A Brooklyn city councilmember on Tuesday praised Gov. Kathy Hochul’s decision to delay congestion pricing in Manhattan, advocating for its complete elimination.

Kalman Yeger, a Democrat who represents parts of Midwood, Borough Park and Gravesend, has been a vocal critic of congestion pricing for years, and while he acknowledged that the MTA is in need of funding, he called the plan to toll drivers to enter Manhattan south of 60th Street nothing more than “a tax to fill the hole in the MTA’s budget.”

"The fact that the MTA needs help is true, but the starting point of that has to be the MTA needs to be trusted, and people don't trust the MTA and they don't trust the MTA for good reason," Yeger said. "The MTA is bloated, it’s over budget, they can't do anything on time."

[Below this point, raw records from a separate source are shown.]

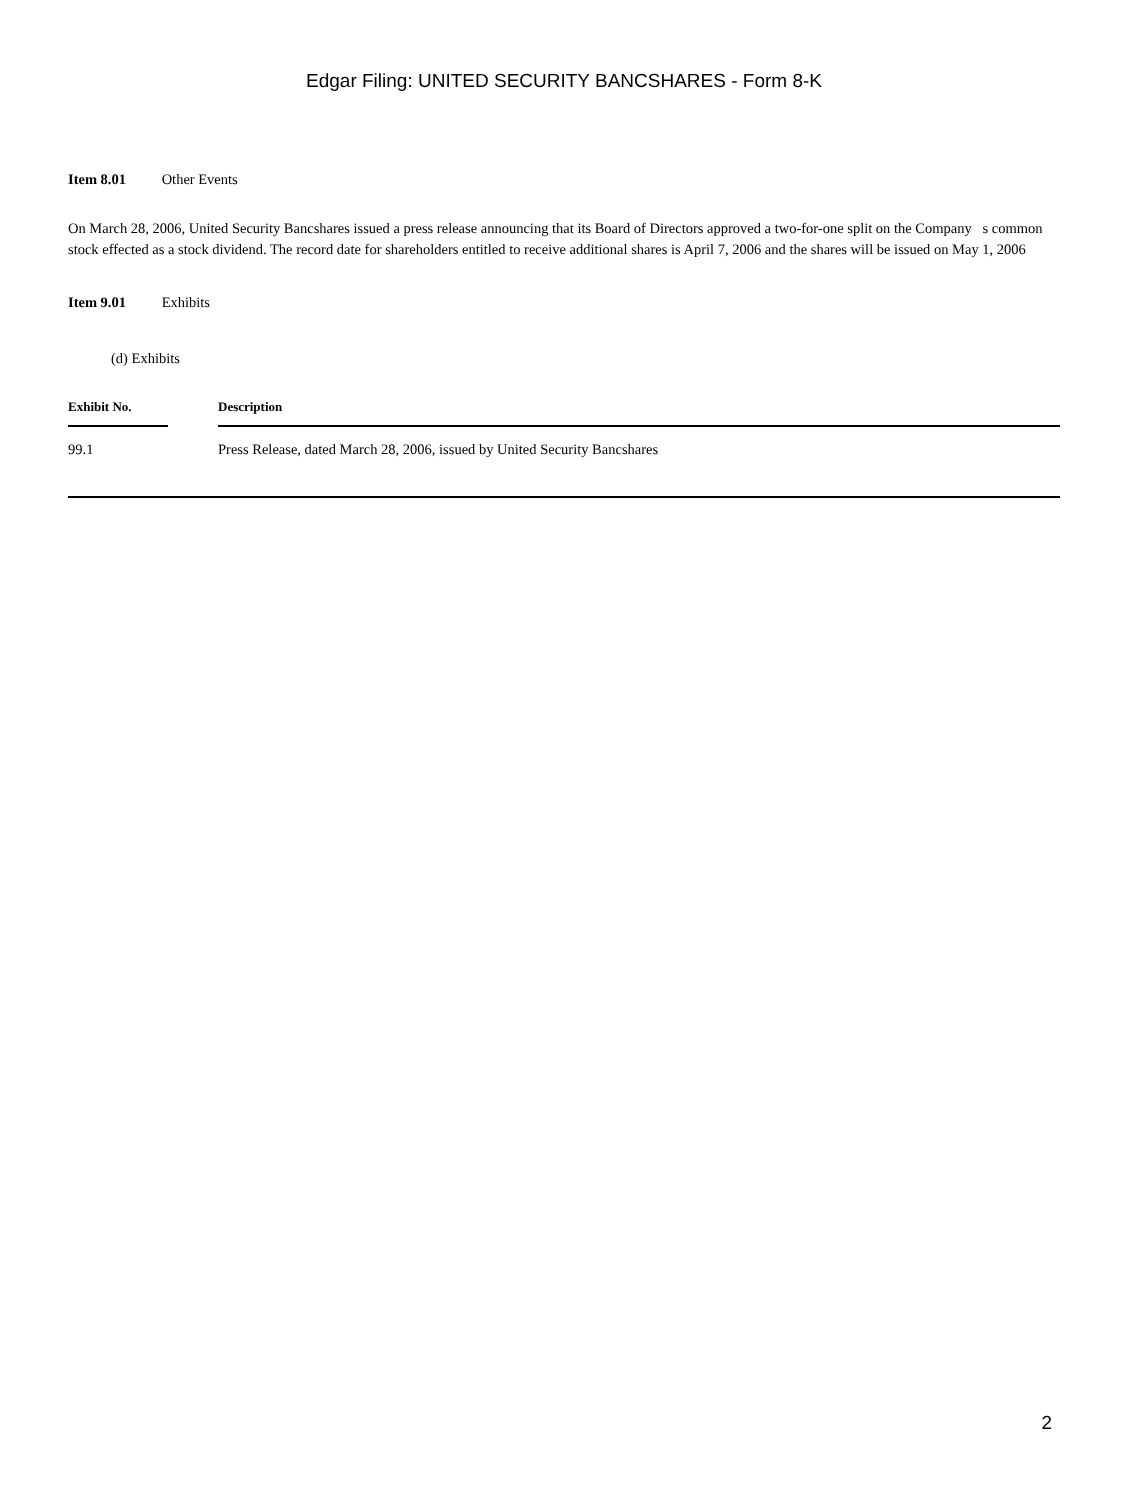Edgar Filing: UNITED SECURITY BANCSHARES - Form 8-K
Item 8.01 Other Events
On March 28, 2006, United Security Bancshares issued a press release announcing that its Board of Directors approved a two-for-one split on the Company s common stock effected as a stock dividend. The record date for shareholders entitled to receive additional shares is April 7, 2006 and the shares will be issued on May 1, 2006
Item 9.01 Exhibits
(d) Exhibits
| Exhibit No. | | Description |
| --- | --- | --- |
| 99.1 | | Press Release, dated March 28, 2006, issued by United Security Bancshares |
2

He criticized the efficiency of the MTA to use funding appropriately and noted that the agency could come down harder on fare evasion to boost funding.

“Fare evasion represents, right now, more than three-quarters of the anticipated revenue of congestion pricing,” he said.

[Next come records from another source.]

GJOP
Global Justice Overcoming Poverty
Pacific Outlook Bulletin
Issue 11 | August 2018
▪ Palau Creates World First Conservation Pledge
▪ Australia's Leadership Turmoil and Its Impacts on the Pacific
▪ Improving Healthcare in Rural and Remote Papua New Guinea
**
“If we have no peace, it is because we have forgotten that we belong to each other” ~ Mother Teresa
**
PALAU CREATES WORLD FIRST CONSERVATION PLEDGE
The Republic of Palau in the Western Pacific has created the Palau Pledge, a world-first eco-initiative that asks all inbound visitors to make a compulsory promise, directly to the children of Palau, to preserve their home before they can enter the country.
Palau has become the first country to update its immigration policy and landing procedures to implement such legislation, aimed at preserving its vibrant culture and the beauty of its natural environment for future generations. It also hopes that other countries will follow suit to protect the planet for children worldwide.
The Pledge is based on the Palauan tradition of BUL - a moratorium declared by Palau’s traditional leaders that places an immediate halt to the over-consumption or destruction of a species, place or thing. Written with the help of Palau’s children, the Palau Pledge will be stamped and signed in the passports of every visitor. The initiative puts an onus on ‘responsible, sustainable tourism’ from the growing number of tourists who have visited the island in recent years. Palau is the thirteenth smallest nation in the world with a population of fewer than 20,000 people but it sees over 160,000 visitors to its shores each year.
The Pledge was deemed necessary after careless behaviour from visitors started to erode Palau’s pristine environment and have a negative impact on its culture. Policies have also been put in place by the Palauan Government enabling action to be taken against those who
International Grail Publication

Reflecting on the origins of congestion pricing, Yeger also insisted that it was never about alleviating congestion but rather about generating revenue.

“And if it was ever about congestion, then they wouldn't be charging it at two in the morning when nobody's on the road," he said. "This is not about congestion. This was a tax."

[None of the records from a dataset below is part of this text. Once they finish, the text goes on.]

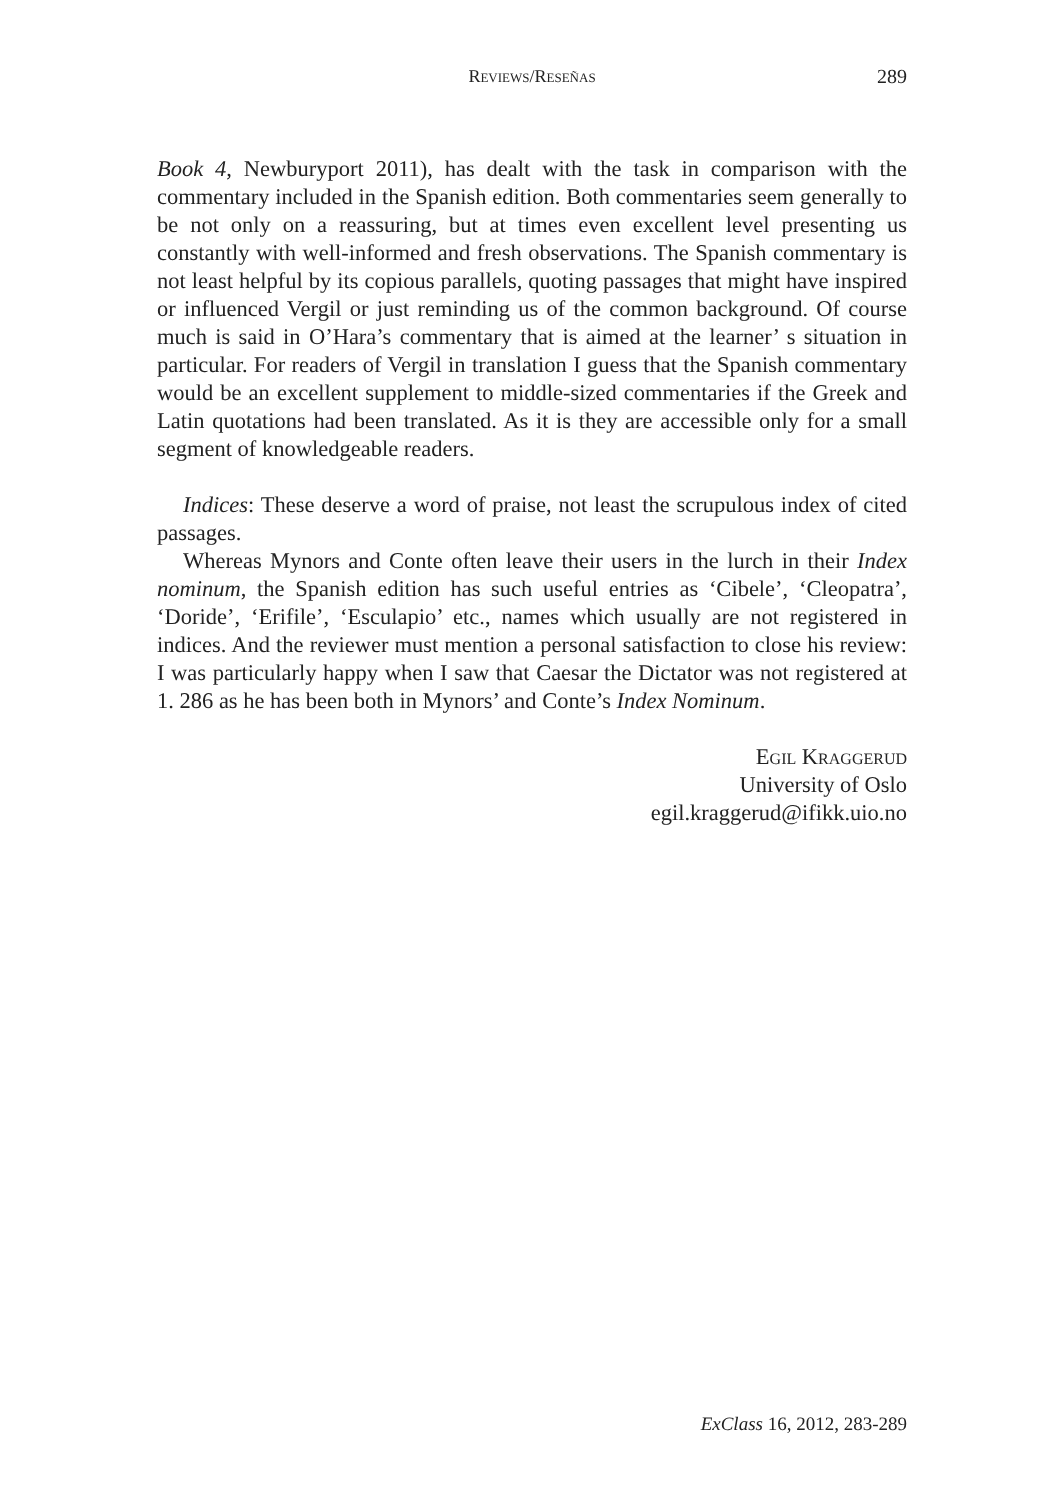Reviews/Reseñas 289
Book 4, Newburyport 2011), has dealt with the task in comparison with the commentary included in the Spanish edition. Both commentaries seem generally to be not only on a reassuring, but at times even excellent level presenting us constantly with well-informed and fresh observations. The Spanish commentary is not least helpful by its copious parallels, quoting passages that might have inspired or influenced Vergil or just reminding us of the common background. Of course much is said in O’Hara’s commentary that is aimed at the learner’ s situation in particular. For readers of Vergil in translation I guess that the Spanish commentary would be an excellent supplement to middle-sized commentaries if the Greek and Latin quotations had been translated. As it is they are accessible only for a small segment of knowledgeable readers.
Indices: These deserve a word of praise, not least the scrupulous index of cited passages.
Whereas Mynors and Conte often leave their users in the lurch in their Index nominum, the Spanish edition has such useful entries as ‘Cibele’, ‘Cleopatra’, ‘Doride’, ‘Erifile’, ‘Esculapio’ etc., names which usually are not registered in indices. And the reviewer must mention a personal satisfaction to close his review: I was particularly happy when I saw that Caesar the Dictator was not registered at 1. 286 as he has been both in Mynors’ and Conte’s Index Nominum.
Egil Kraggerud
University of Oslo
egil.kraggerud@ifikk.uio.no
ExClass 16, 2012, 283-289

MTA officials have said the congestion pricing plan was a way to lessen traffic, improve air quality and fund transportation improvements.

He also criticized the multiple taxes already in place to fund the MTA, arguing against the need to toll drivers, too.

"But the question of this congestion pricing … it's simply a tax that ought to be killed and the governor's on the right thing on it right now, and there has to be a system created where the MTA is able to get a dedicated funding stream, but at the same time, address its own bloat,” Yeger said.